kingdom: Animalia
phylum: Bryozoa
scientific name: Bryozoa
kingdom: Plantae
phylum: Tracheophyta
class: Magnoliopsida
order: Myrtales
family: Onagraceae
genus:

* What needs to be done *
Rewrite all the records with "phylum" changed to "division" wherever it occurs, keeping every other word the same.

* Task output *
kingdom: Animalia
division: Bryozoa
scientific name: Bryozoa
kingdom: Plantae
division: Tracheophyta
class: Magnoliopsida
order: Myrtales
family: Onagraceae
genus:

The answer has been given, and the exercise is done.